──────── Supplied material

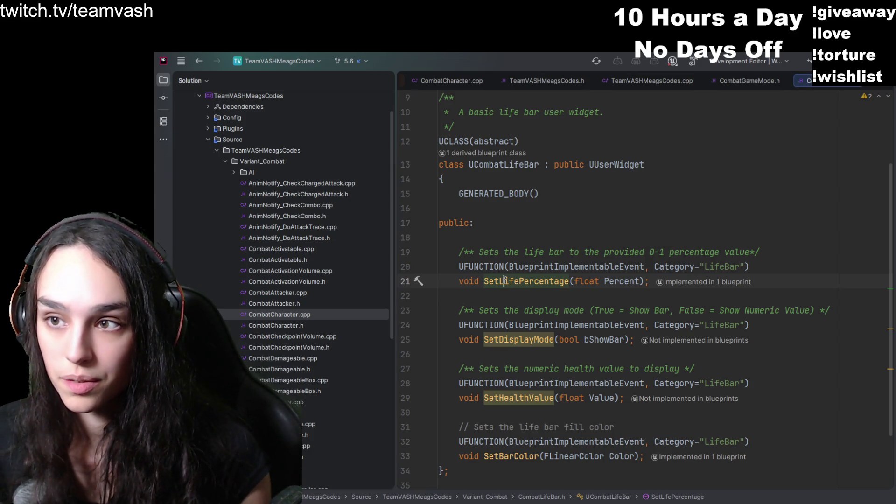
{"action": "key", "text": "ctrl+z"}
{"action": "key", "text": "ctrl+alt+Home"}
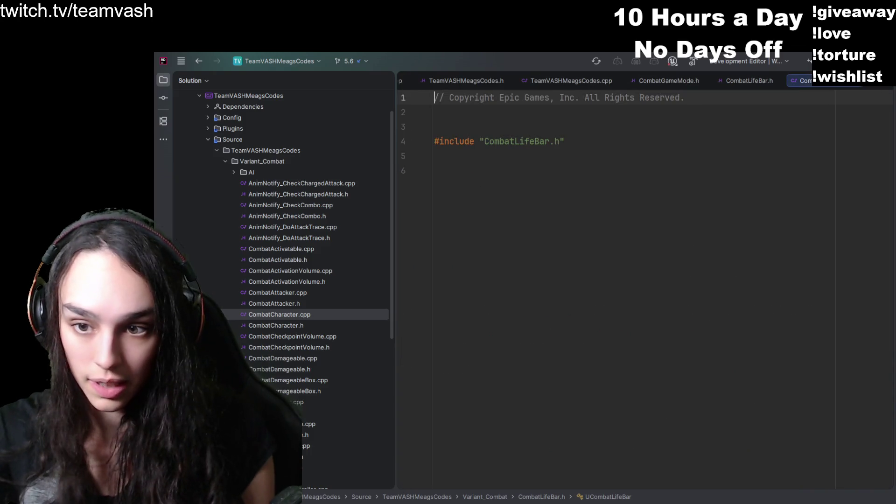
- Return to CombatLifeBar.h and review the new HealthBar, HealthText and _Implementation declarations
{"action": "left_click", "coordinate": [736, 81]}
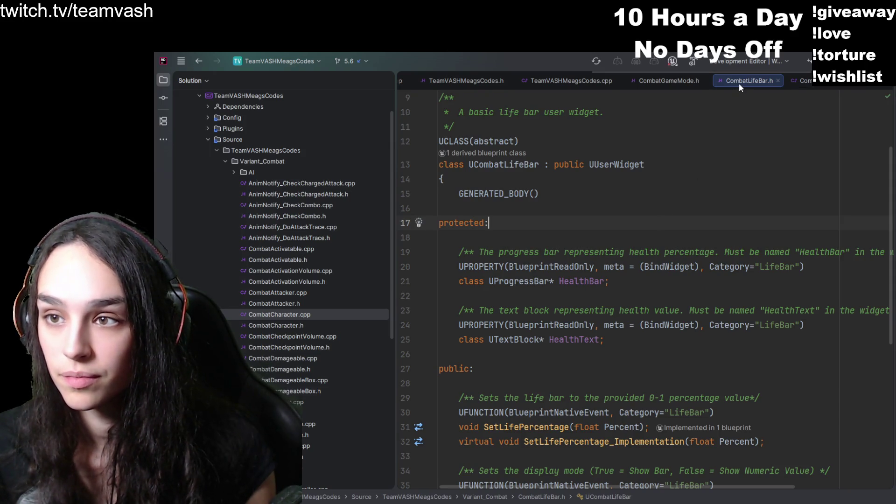
{"action": "scroll", "coordinate": [691, 191], "scroll_direction": "down", "scroll_amount": 5}
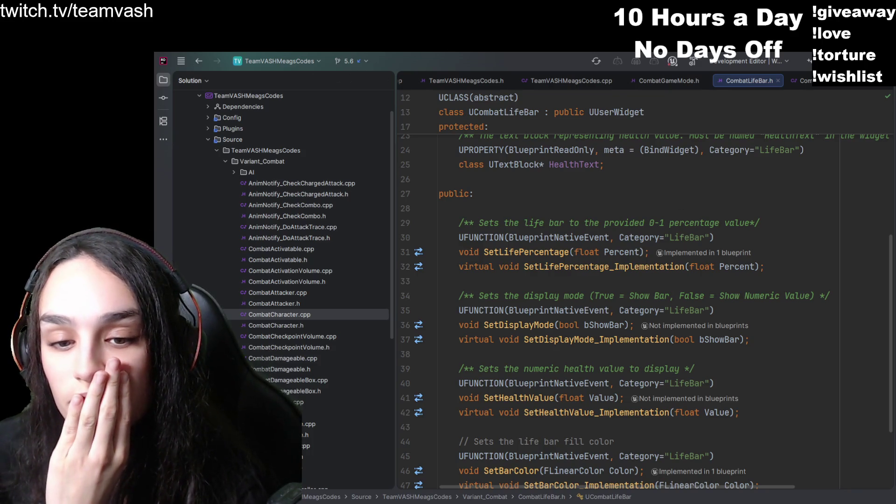
{"action": "scroll", "coordinate": [533, 327], "scroll_direction": "up", "scroll_amount": 6}
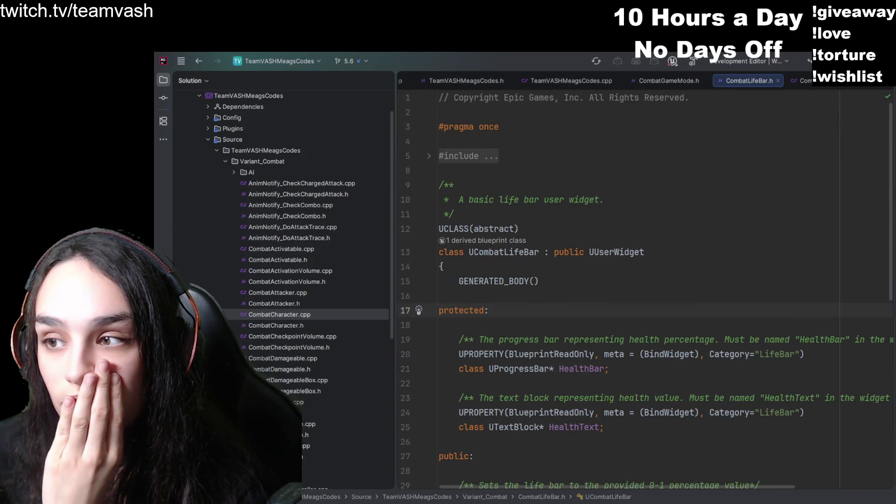
{"action": "scroll", "coordinate": [660, 266], "scroll_direction": "down", "scroll_amount": 2}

────────────────

What you will do:
For the word "scroll", show every line of the entries that holds it.

Exercise solution:
{"action": "scroll", "coordinate": [691, 191], "scroll_direction": "down", "scroll_amount": 5}
{"action": "scroll", "coordinate": [533, 327], "scroll_direction": "up", "scroll_amount": 6}
{"action": "scroll", "coordinate": [660, 266], "scroll_direction": "down", "scroll_amount": 2}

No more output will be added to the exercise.